**EXERCISE DIRECTIONS:**
In the entries that follow, find each line with the word "hosting" and copy it.
──────── RECORD EXTRACTS ────────
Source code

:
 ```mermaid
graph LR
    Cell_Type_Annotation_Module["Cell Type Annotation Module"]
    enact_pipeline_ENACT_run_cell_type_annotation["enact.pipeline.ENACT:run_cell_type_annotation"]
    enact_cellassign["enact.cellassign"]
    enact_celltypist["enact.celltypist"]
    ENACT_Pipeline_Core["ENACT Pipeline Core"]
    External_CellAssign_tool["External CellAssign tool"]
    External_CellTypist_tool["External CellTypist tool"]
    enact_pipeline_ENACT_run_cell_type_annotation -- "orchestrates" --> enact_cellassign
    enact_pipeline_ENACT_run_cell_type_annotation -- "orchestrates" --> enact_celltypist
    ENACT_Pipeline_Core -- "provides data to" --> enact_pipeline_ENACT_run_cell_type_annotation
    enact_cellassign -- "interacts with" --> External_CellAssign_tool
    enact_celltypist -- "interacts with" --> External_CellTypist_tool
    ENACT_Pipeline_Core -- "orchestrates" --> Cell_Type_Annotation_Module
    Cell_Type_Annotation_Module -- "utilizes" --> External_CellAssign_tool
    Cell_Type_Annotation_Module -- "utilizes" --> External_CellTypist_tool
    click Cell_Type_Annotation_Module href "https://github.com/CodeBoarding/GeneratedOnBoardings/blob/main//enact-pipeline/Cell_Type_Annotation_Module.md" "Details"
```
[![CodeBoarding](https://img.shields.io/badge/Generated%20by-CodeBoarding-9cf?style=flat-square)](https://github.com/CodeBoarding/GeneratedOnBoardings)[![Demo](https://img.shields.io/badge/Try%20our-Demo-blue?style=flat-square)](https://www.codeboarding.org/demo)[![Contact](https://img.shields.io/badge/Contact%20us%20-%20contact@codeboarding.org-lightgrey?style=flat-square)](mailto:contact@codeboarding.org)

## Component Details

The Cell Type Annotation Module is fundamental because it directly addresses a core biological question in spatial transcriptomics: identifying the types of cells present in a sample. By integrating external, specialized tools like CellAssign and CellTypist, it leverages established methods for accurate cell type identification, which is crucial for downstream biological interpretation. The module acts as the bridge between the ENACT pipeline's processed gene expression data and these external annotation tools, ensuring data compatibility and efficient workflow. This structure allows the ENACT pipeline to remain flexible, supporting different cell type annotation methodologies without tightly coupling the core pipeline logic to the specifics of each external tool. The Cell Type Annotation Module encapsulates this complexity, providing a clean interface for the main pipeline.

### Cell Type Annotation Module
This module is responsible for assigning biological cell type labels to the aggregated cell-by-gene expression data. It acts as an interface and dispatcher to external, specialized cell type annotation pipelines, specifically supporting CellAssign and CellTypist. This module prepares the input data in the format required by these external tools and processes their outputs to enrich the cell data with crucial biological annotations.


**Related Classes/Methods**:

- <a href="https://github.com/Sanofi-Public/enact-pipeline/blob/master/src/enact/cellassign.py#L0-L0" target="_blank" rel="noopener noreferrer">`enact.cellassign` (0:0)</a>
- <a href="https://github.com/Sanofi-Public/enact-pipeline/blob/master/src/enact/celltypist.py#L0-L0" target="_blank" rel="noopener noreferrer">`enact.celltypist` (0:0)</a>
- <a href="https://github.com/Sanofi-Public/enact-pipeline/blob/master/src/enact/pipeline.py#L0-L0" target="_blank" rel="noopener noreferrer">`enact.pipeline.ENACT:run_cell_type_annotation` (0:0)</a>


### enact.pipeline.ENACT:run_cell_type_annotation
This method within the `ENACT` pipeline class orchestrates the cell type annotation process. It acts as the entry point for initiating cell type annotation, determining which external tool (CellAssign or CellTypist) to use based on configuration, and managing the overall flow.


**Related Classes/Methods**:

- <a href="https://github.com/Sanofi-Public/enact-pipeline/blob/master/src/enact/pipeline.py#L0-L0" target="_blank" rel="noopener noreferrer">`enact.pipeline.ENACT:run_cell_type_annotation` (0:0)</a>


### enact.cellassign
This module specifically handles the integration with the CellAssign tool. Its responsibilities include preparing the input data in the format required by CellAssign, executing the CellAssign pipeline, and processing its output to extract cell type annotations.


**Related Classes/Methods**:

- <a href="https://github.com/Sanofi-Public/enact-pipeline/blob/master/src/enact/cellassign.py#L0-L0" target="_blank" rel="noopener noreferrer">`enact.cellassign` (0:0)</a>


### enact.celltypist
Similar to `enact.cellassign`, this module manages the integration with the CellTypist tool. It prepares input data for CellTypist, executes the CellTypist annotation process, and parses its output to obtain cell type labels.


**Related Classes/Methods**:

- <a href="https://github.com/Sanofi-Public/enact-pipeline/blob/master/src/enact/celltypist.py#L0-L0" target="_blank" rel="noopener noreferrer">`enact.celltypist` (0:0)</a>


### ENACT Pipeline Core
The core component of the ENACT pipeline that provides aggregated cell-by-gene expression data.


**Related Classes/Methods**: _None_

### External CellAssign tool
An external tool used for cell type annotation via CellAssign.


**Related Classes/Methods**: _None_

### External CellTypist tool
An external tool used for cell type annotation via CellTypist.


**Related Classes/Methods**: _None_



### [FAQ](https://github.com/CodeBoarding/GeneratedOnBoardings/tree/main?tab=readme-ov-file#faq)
────────
──────── RECORD EXTRACTS ────────
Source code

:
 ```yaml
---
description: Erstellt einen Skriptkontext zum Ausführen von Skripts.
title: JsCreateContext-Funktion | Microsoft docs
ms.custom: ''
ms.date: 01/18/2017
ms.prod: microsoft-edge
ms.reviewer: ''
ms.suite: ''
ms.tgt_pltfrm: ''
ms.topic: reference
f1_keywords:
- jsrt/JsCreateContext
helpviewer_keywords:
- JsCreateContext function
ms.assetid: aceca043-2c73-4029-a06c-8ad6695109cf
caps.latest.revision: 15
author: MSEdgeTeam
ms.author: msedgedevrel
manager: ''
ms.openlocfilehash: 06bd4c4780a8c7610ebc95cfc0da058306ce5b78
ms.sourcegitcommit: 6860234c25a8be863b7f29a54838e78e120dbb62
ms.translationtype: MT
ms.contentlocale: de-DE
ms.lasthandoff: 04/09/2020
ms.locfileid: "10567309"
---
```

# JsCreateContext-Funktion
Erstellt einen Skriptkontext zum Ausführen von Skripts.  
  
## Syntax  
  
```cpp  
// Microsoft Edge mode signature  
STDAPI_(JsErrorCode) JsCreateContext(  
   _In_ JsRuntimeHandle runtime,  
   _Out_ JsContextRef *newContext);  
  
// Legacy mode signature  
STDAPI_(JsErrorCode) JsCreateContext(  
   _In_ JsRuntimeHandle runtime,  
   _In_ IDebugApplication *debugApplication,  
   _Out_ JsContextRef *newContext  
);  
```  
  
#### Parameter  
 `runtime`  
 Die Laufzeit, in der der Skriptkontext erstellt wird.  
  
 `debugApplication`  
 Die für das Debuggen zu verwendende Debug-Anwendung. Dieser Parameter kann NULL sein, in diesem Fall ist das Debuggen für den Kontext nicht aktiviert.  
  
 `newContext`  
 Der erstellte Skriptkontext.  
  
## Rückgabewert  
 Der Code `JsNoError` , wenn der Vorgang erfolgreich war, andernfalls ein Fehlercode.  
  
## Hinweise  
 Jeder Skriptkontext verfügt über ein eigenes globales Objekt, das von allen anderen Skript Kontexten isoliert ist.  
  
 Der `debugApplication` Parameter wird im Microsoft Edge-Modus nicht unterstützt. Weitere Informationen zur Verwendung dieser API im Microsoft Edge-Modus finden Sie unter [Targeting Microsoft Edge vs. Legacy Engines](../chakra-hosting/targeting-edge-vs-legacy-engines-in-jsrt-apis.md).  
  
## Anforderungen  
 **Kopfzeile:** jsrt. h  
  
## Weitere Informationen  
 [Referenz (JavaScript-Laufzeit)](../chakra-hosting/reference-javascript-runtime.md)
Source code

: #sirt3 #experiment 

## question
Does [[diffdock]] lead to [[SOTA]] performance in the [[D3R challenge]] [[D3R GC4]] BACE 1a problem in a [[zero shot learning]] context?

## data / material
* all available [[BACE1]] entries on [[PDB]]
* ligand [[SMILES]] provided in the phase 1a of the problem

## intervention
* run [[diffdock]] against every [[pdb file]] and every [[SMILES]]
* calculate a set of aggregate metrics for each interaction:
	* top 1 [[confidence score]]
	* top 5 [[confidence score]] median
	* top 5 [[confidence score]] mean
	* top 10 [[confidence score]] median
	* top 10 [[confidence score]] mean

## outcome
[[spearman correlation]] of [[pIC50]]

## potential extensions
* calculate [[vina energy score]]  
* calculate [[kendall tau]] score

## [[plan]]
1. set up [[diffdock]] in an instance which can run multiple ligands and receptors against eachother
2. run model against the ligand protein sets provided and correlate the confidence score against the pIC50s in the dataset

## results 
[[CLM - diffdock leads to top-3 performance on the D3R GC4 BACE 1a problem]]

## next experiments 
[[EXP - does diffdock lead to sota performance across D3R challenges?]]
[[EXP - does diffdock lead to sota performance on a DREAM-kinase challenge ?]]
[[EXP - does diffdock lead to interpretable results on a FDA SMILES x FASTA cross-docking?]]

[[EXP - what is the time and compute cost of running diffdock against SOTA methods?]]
────────
**SOLVED PROBLEM:**
 Der `debugApplication` Parameter wird im Microsoft Edge-Modus nicht unterstützt. Weitere Informationen zur Verwendung dieser API im Microsoft Edge-Modus finden Sie unter [Targeting Microsoft Edge vs. Legacy Engines](../chakra-hosting/targeting-edge-vs-legacy-engines-in-jsrt-apis.md).  
 [Referenz (JavaScript-Laufzeit)](../chakra-hosting/reference-javascript-runtime.md)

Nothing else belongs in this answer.